_PROBLEM_
What you write must match the records exactly, except for the images, which are left out.

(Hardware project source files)
= Beginning of Section =

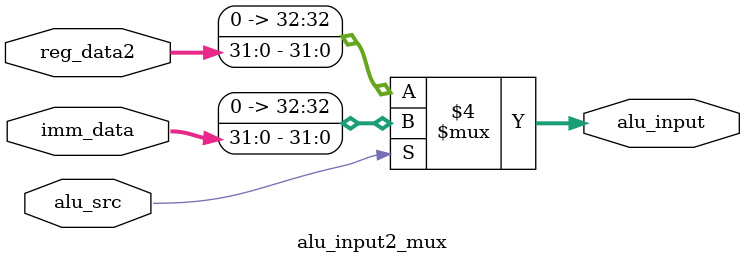
<source format=v>
`timescale 1ns / 1ps


module alu_input2_mux(
    input wire [31:0] reg_data2,
    input wire [31:0] imm_data,
    input wire [0:0] alu_src,
    output reg [32:0] alu_input
    );
    always @(*) begin
        if(alu_src == 1'b0) begin
            alu_input = reg_data2;
        end
        else begin
            alu_input = imm_data;
        end
    end
    
endmodule

</source>
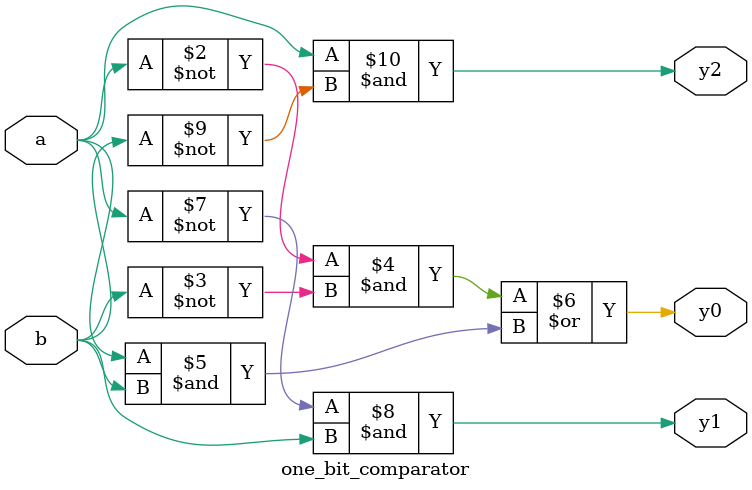
<source format=v>
module one_bit_comparator(input a,
                          input b,
                          output reg y0,y1,y2
                         );
  always @(*)begin
    y0 = (~a & ~b) | (a & b);
    y1 = (~a & b);
    y2 = (a & ~b);
  end
endmodule

</source>
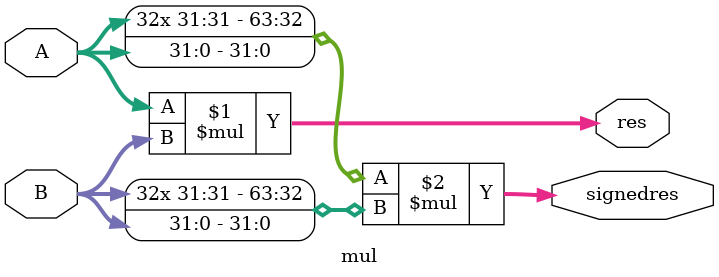
<source format=v>
`timescale 1ns/1ps

module mul(
    input [31:0]    A,
    input [31:0]    B,

    output [63:0] res,
    output signed [63:0] signedres
);

    assign res = A * B;
    assign signedres = $signed(A) * $signed(B);

endmodule
</source>
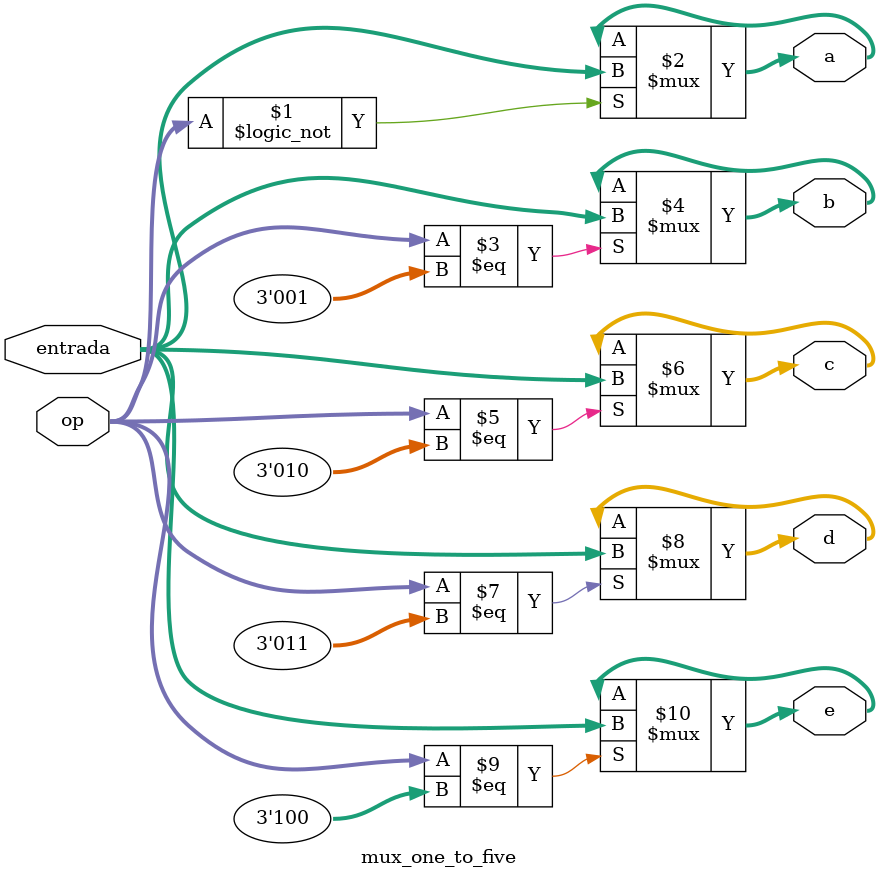
<source format=v>

module mux_one_to_five (
    input [2:0] op, 
    input [15:0] entrada,
    output [15:0] a,
    output [15:0] b, 
    output [15:0] c,
    output [15:0] d,
    output [15:0] e
);

// OP cases:
// op = 000 -> a = entrada
// op = 001 -> b = entrada
// op = 010 -> c = entrada
// op = 011 -> d = entrada
// op = 100 -> e = entrada

assign a = (op == 3'b000) ? entrada : a;
assign b = (op == 3'b001) ? entrada : b;
assign c = (op == 3'b010) ? entrada : c;
assign d = (op == 3'b011) ? entrada : d;
assign e = (op == 3'b100) ? entrada : e;
    
endmodule
</source>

= End of Section =

_RESPONSE_
<source format=v>
`timescale 1ns / 1ps


module alu_input2_mux(
    input wire [31:0] reg_data2,
    input wire [31:0] imm_data,
    input wire [0:0] alu_src,
    output reg [32:0] alu_input
    );
    always @(*) begin
        if(alu_src == 1'b0) begin
            alu_input = reg_data2;
        end
        else begin
            alu_input = imm_data;
        end
    end
    
endmodule

</source>
<source format=v>
module one_bit_comparator(input a,
                          input b,
                          output reg y0,y1,y2
                         );
  always @(*)begin
    y0 = (~a & ~b) | (a & b);
    y1 = (~a & b);
    y2 = (a & ~b);
  end
endmodule

</source>
<source format=v>
`timescale 1ns/1ps

module mul(
    input [31:0]    A,
    input [31:0]    B,

    output [63:0] res,
    output signed [63:0] signedres
);

    assign res = A * B;
    assign signedres = $signed(A) * $signed(B);

endmodule
</source>
<source format=v>

module mux_one_to_five (
    input [2:0] op, 
    input [15:0] entrada,
    output [15:0] a,
    output [15:0] b, 
    output [15:0] c,
    output [15:0] d,
    output [15:0] e
);

// OP cases:
// op = 000 -> a = entrada
// op = 001 -> b = entrada
// op = 010 -> c = entrada
// op = 011 -> d = entrada
// op = 100 -> e = entrada

assign a = (op == 3'b000) ? entrada : a;
assign b = (op == 3'b001) ? entrada : b;
assign c = (op == 3'b010) ? entrada : c;
assign d = (op == 3'b011) ? entrada : d;
assign e = (op == 3'b100) ? entrada : e;
    
endmodule
</source>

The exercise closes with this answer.